Activation of Sirt1 protects from single-walled carbon nanotubes-induced pulmonary fibrosis by inhibiting alveolar macrophage senescence

Purpose: Expanding industrial applications of carbon nanotube (CNT) have led to the concern for the increased risk of pulmonary fibrosis. The current study investigated the role of alveolar macrophages (AMs) senescence during single-walled CNT (SWCNT)-provoked pulmonary fibrosis and the underlying mechanism.

Methods: Mice were intratracheally instilled with 40 μg SWCNT, then sacrificed on days 1, 7 and 28 post administration. In vitro, primary AMs from mice were stimulated with 10 μg/ml SWCNT for different time points (6, 12 and 24 h). Next, silent information regulator 1 (SIRT1) siRNA intervene was performed based on in vitro and in vivo to clarify the mechanism of SWCNT-induced AMs senescence. SIRT1 Activator SRT 1720 treatment was used to determine its therapeutic potential for SWCNT-induced pulmonary fibrosis.

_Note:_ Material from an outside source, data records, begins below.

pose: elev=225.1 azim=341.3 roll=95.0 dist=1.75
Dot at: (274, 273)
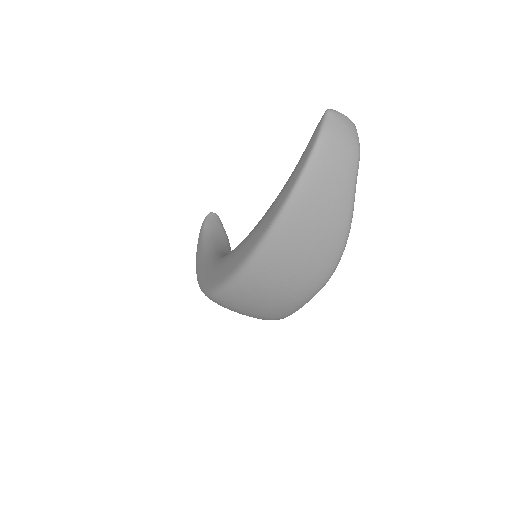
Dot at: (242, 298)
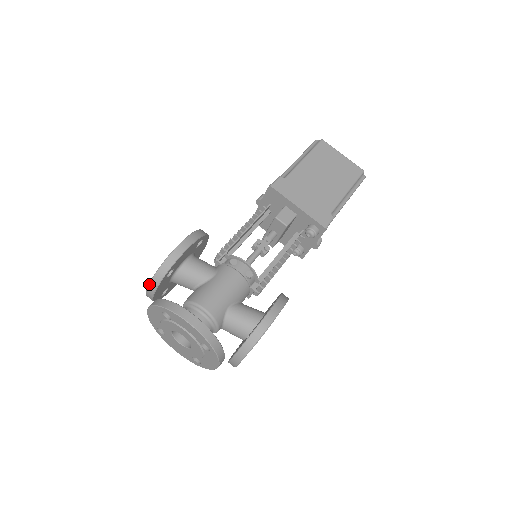
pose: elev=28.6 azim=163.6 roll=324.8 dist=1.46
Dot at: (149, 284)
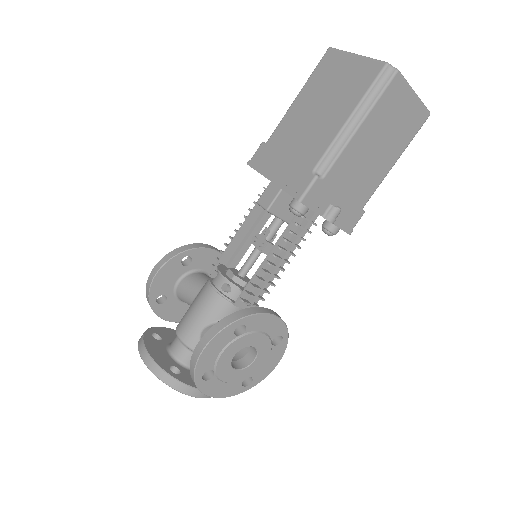
Dot at: occluded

Results: In vivo experiments manifested that SWCNT exposure promoted oxidative stress in lungs and AMs senescence, and accelerated AMs senescence was closely associated with SWCNT-provoked pulmonary fibrosis. In vitro experiments, the time-dependent effect of SWCNT treatment on AMs senescence accompanied with elevated pro-fibrotic senescence-associated secretory phenotype (SASP) secretion was observed. Notably, SWCNT exposure down-regulated SIRT1 expression in AMs during the stage of pulmonary fibrosis. Inhibiting SIRT1 aggravated SWCNT-induced pulmonary fibrosis via promoting AMs senescence and SASP secretion. Importantly, activating SIRT1 using SRT 1720 effectively alleviated SWCNT-provoked pulmonary fibrosis via inhibiting AMs senescence.

Conclusion: Our study reveals that Sirt1-dependent AMs senescence regulates SWCNT-provoked pulmonary fibrosis, and activation of SIRT1 could be a promising therapeutic target.

Alveolar macrophage; Carbon nanotube; Pulmonary fibrosis; Senescence; Silent information regulator 1.